Caisteal Dubh nan Cliar, the Black Castle of the Minstrels, stands on the Ormsaigbeg shore. The coastline there is a low cliff broken by cuts down which small burns flow, places of wildflowers in summer. The ‘castle’ is sited beside one of these little glens, built against the western side of a natural rock outcrop which forms a small, steep-sided knoll, its flanks covered with rubble that has fallen from the structure. Historic Environment Scotland’s Canmore site – here – says, “its original form is uncertain, but it probably comprised a small two-storeyed tower of irregular plan measuring about 5.5m from NW to SE by 4.6m transversely.”
This picture looks at it from the west, the side on which most of the stone walling was built. The purpose of the upper section of wall isn’t clear, unless it was to level off a platform on the top of the knoll. The lower wall to the left goes round onto the north side, and encloses….

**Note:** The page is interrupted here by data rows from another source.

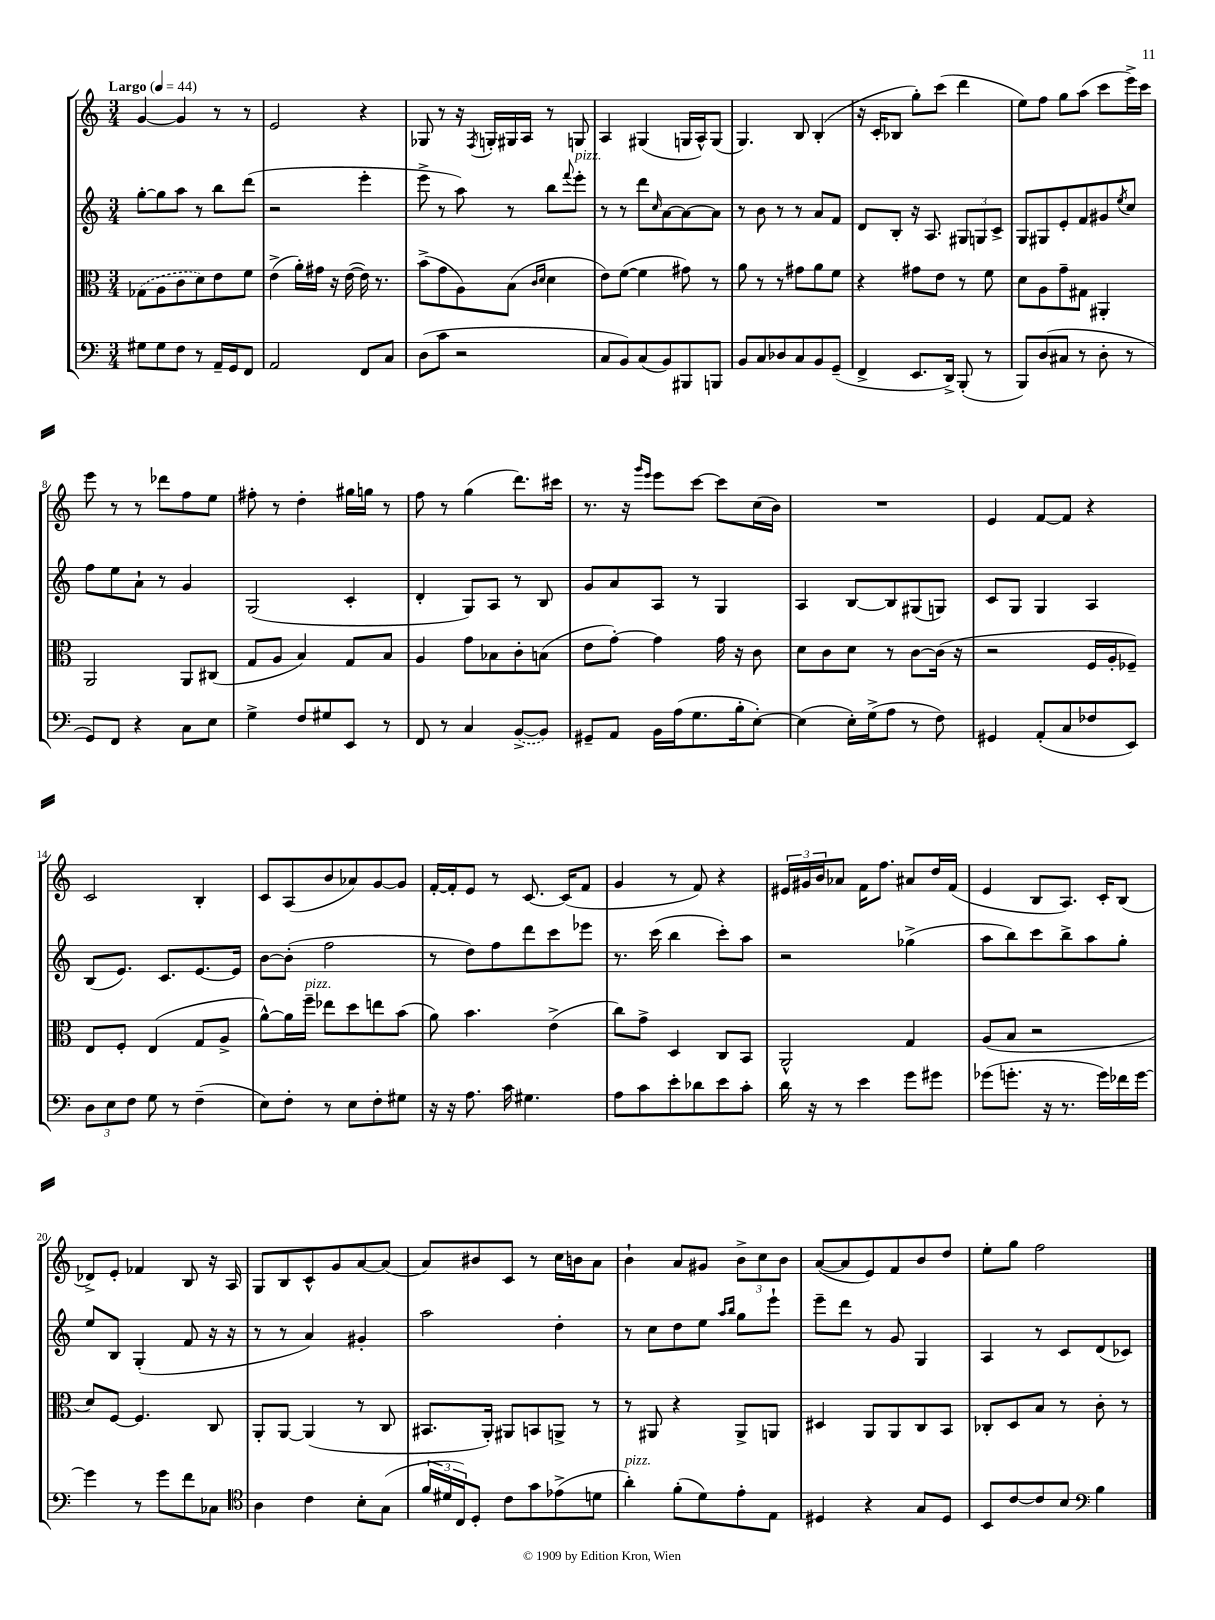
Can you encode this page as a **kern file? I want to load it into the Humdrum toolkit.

**kern	**kern	**kern	**kern
*staff4	*staff3	*staff2	*staff1
*clefF4	*clefC3	*clefG2	*clefG2
*k[]	*k[]	*k[]	*k[]
*M3/4	*M3/4	*M3/4	*M3/4
*MM44	*MM44	*MM44	*MM44
8G#\L	(8G-\L	[8gg'\L	[4g/
8G#\	8A\	8gg\]	.
8F\J	8c\	8aa\J	4g/]
8r	8d\)	8r	.
16AA~/LL	8e\	8bb\L	8r
16GG/J	.	.	.
8FF/J	8f\J	(8ddd\J	8r
=	=	=	=
2AA/	(4e^\	2r	2e/
.	16a'\LL)	.	.
.	16g#\JJ	.	.
.	16r	.	.
.	([16e\	.	.
8FF/L	16e\])	4eee'\	4r
.	8.r	.	.
8C/J	.	.	.
=	=	=	=
(8D\L	(8b^\L	8eee^\	8G-/
8c\J	8g\	8r	8r
2r	8A\)	8aa\)	16r
.	.	.	8qF/
.	.	.	16G'/LL
.	(8B\J	8r	16G#/
.	.	.	16A/JJ
.	16qqc/LL	.	.
.	16qqd/JJ	.	.
.	4d\	8bb\L	8r
.	.	8qqfff/	.
.	.	8eee'\J	8G/
=	=	=	=
8C/L	8e\L)	8r	4A/
8BB/)	([8f\J	8r	.
(8C/	4f\]	8ddd\L	(4G#/
.	.	16qqcc/	.
8BB/)	.	[8a\	.
8BBB#/	8g#\)	8a\_	16G/LL
.	.	.	16A^^/J)
8BBB/J	8r	8a\]J	(8G/J
=	=	=	=
8BB/L	8a\	8r	4.G/)
8C/	8r	8b\	.
8D-/	8r	8r	.
8C/	8g#\L	8r	8B/
8BB/	8a\	8a/L	(4B'/
(8GG~/J	8f\J	8f/J	.
=	=	=	=
4FF^/	4r	8d/L	16r
.	.	.	16c'/LK
.	.	8B'/J	8B-/J
8.EE/L	8g#\L	16r	8gg'\L)
.	.	8.A/	.
.	8e\J	.	(8ccc\J
16DD^/Jk)	.	.	.
(8BBB'/	8r	12G#/L	4ddd\
.	.	12G/	.
8r	8f\	.	.
.	.	12c^/J	.
=	=	=	=
8BBB/L)	8d\L	8G/L	8ee\L)
(8D/	8A\	8G#/	8ff\J
8C#/J	8g~\	8e'/	8gg\L
8r	8G#\J	8f/	(8aa\J
8D'\	4AA#'/	8g#/	8ccc\L
.	.	8qee/	.
8r	.	8cc/J	16eee^\L)
.	.	.	16ccc\JJ
=	=	=	=
8GG/L)	2AA/	8ff\L	8eee\
8FF/J	.	8ee\	8r
4r	.	8a`\J	8r
.	.	8r	8ddd-\L
8C\L	8AA/L	4g/	8ff\
8E\J	(8C#/J	.	8ee\J
=	=	=	=
4G^\	8G/L	(2G/	8ff#'\
.	8A/J	.	8r
8F/L	4B/)	.	4dd'\
8G#/	.	.	.
8EE/J	8G/L	4c'/	16gg#\LL
.	.	.	16gg\JJ
8r	8B/J	.	8r
=	=	=	=
8FF/	4A/	4d'/	8ff\
8r	.	.	8r
4C/	8g\L	8G/L)	(4gg\
.	8B-\	8A/J	.
([8BB^/L	8c'\	8r	8.ddd\L)
8BB/]J)	(8B\J	8B/	.
.	.	.	16ccc#\Jk
=	=	=	=
8GG#~/L	8e\L	8g/L	8.r
8AA/J	[8g'\J)	8a/	.
.	.	.	16r
.	.	.	16qqggg/LL
.	.	.	16qqeee/JJ
16BB\LL	4g\]	8A/J	8eee\L
(16A\J	.	.	.
8.G\	.	8r	[8ccc\J
.	16g\	4G/	8ccc\]L
16B'\k	16r	.	.
[8E'\J)	8c\	.	(16cc\L
.	.	.	16b\JJ)
=	=	=	=
(4E\]	8d\L	4A/	2.r
.	8c\	.	.
16E'\LL)	8d\J	[8B/L	.
(16G^\J	.	.	.
8A\J	8r	8B/]	.
8r	[8c\L	(8G#/	.
8F\)	(16c\]Jk	8G/J)	.
.	16r	.	.
=	=	=	=
4GG#/	2r	8c/L	4e/
.	.	8G/J	.
(8AA'/L	.	4G/	[8f/L
8C/	.	.	8f/]J
8F-/	16F/LL	4A/	4r
.	16A'/J	.	.
8EE/J)	8F-~/J)	.	.
=	=	=	=
12D\L	8E/L	(8B/L	2c/
12E\	.	.	.
.	8F'/J	8.e/J)	.
12F\J	.	.	.
8G\	(4E/	.	.
.	.	8.c/L	.
8r	.	.	.
(4F~\	8G/L	[8.e/	4B'/
.	8A^/J	.	.
.	.	16e/]Jk	.
=	=	=	=
8E\L)	[8a^^\L)	[8b\L	8c/L
8F'\J	16a\]L	(8b'\]J	(8A/
.	16ff~\JJ	.	.
8r	8ee-\L	2ff\	8b/
8E\L	8dd\	.	8a-/)
8F'\	8ee\	.	[8g/
8G#\J	(8b\J	.	8g/]J
=	=	=	=
16r	8a\)	8r	[16f'/LL
16r	.	.	16f'/]J
8.A\	4.b\	8dd\L)	8e/J
.	.	8ff\	8r
16c\	.	.	.
4.G#\	.	8ddd\	[8.c/
.	(4e^\	8ccc\	.
.	.	.	(16c/]LK
.	.	8eee-\J	8f/J
=	=	=	=
8A\L	8cc\L)	8.r	4g/
8c\	8g^\J	.	.
.	.	(16ccc\	.
8e'\	4D/	4bb\	8r
8d-\	.	.	8f/)
8e\	8C/L	8ccc'\L)	4r
8c'\J	8BB/J	8aa\J	.
=	=	=	=
16d\	2AA^^/	2r	24e#/LL
.	.	.	24g#/
16r	.	.	.
.	.	.	24b/J
8r	.	.	8a-/J
4e\	.	.	16f\LK
.	.	.	8.ff\J
8g\L	4G/	(4gg-^\	8a#/L
8g#\J	.	.	16dd/L
.	.	.	(16f/JJ
=	=	=	=
(8g-\L	(8A/L	8aa\L	4e/
8.g'\J	8B/J	8bb\)	.
.	2r	8ccc\	8B/L
16r	.	.	.
8.r	.	8bb^\	8.A/J)
.	.	8aa\	.
16g\LL)	.	.	16c'/LK
16f-\	.	8gg'\J	(8B/J
[16g\JJ	.	.	.
=	=	=	=
4g\]	8d/L)	8ee/L	8d-^/L)
.	[8F/J	8B/J	8e'/J
8r	4.F/]	(4G'/	4f-/
8g\L	.	.	.
8f\	.	8f/	8B/
8C-\J	8C/	16r	16r
.	.	16r	16A/
=	=	=	=
*clefC4	*	*	*
4A\	8AA'/L	8r	8G/L
.	[8AA/J	8r	8B/
4c\	(4AA/]	4a/)	8c^^/
.	.	.	8g/
8B'\L	8r	4g#'/	[8a/
(8G\J	8C/	.	(8a/]J
=	=	=	=
24f/LL	8.BB#/L	2aa\	8a/L)
24d#/	.	.	.
24C/J)	.	.	.
8D'/J	.	.	8b#/
.	16AA'/Jk)	.	.
8c\L	8AA#/L	.	8c/J
8g\	8BB/	.	8r
(8e-^\	8AA^/J	4dd'\	16cc\LL
.	.	.	16b\J
8d\J	8r	.	8a\J
=	=	=	=
4a'\)	8r	8r	4b`\
.	8AA#/	8cc\L	.
(8f'\L	4r	8dd\	8a/L
8d\)	.	8ee\J	8g#/J
.	.	16qqaa/LL	.
.	.	16qqbb/JJ	.
8e'\	8AA#^/L	8gg\L	12b^\L
.	.	.	12cc\
8E\J	8AA/J	8eee`\J	.
.	.	.	12b\J
=	=	=	=
4D#/	4D#/	8eee~\L	([8a/L
.	.	8ddd\J	8a/]
4r	8AA/L	8r	8e/)
.	8AA/	8g/	8f/
8G/L	8C/	4G/	8b/
8D#/J	8BB/J	.	8dd/J
=	=	=	=
8BB/L	8C-'/L	4A/	8ee'\L
[8c/	8D/	.	8gg\J
8c/]	8B/J	8r	2ff\
8B/J	8r	8c/L	.
*clefF4	*	*	*
4B\	8c'\	(8d/	.
.	8r	8c-/J)	.
==	==	==	==
*-	*-	*-	*-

….a low-roofed chamber. Its roof, much of it fallen, was formed of long, lintel stones or slabs, and its outer walls are still mortared in places. The Canmore site says, “This chamber measures about 3.1m by 2.2m and the roof, which comprises slab-lintels supported on corbel-courses, rises to a height of about 1.8m.” It continues, “In the SE wall there are the remains of a rebated entrance-doorway, which appears to have been secured by a draw-bar.” This isn’t there any more, having collapsed, though part of a mortared wall lies on its side.
This is a view of the inside of the chamber, showing both the quality of the stonework and some of the mortar.
The Canmore site continues, “All the masonry is of random rubble bound together by coarse lime-mortar. The age of this building is uncertain, but it may tentatively be ascribed to the 16th or 17th century. It seems too small to have been a permanent residence, and it is possible that it served as an outpost of Mingary Castle, securing the anchorage is Kilchoan Bay. In 1838 (New Statistical Account [NSA] 1845) it was described as ‘the remains of a very small tower, dignified by the name of “Castial due nan Clior”, the black Castle of the Minstrels.”
For several reasons, it seems an unlikely fortification. No more than two or three soldiers could have occupied it, and even they would have found life very cramped. Further, it is hardly in a good defensive position. It’s at the back of the beach, the cliff top to its immediate west directly overlooks it. Even if its function was simply as a lookout post, even from its summit, it doesn’t have much of a view. There are far better sites, at superior elevation and with sounder natural defences, within a short distance – for example, the cliff top at Maol Buidhe, at the SW end of Ormsaigbeg, which offers magnificent views across the Sound and as far west as Tiree.
MEM Donaldson had a much better suggestion. She wrote that the ‘caisteal’ might have been the “abode of some ‘minstrel’ of solitary habit” who, in celebration of his skills, called his place a ‘castle’. Whatever it is, it’s worth a visit, not least so you can form your own opinion.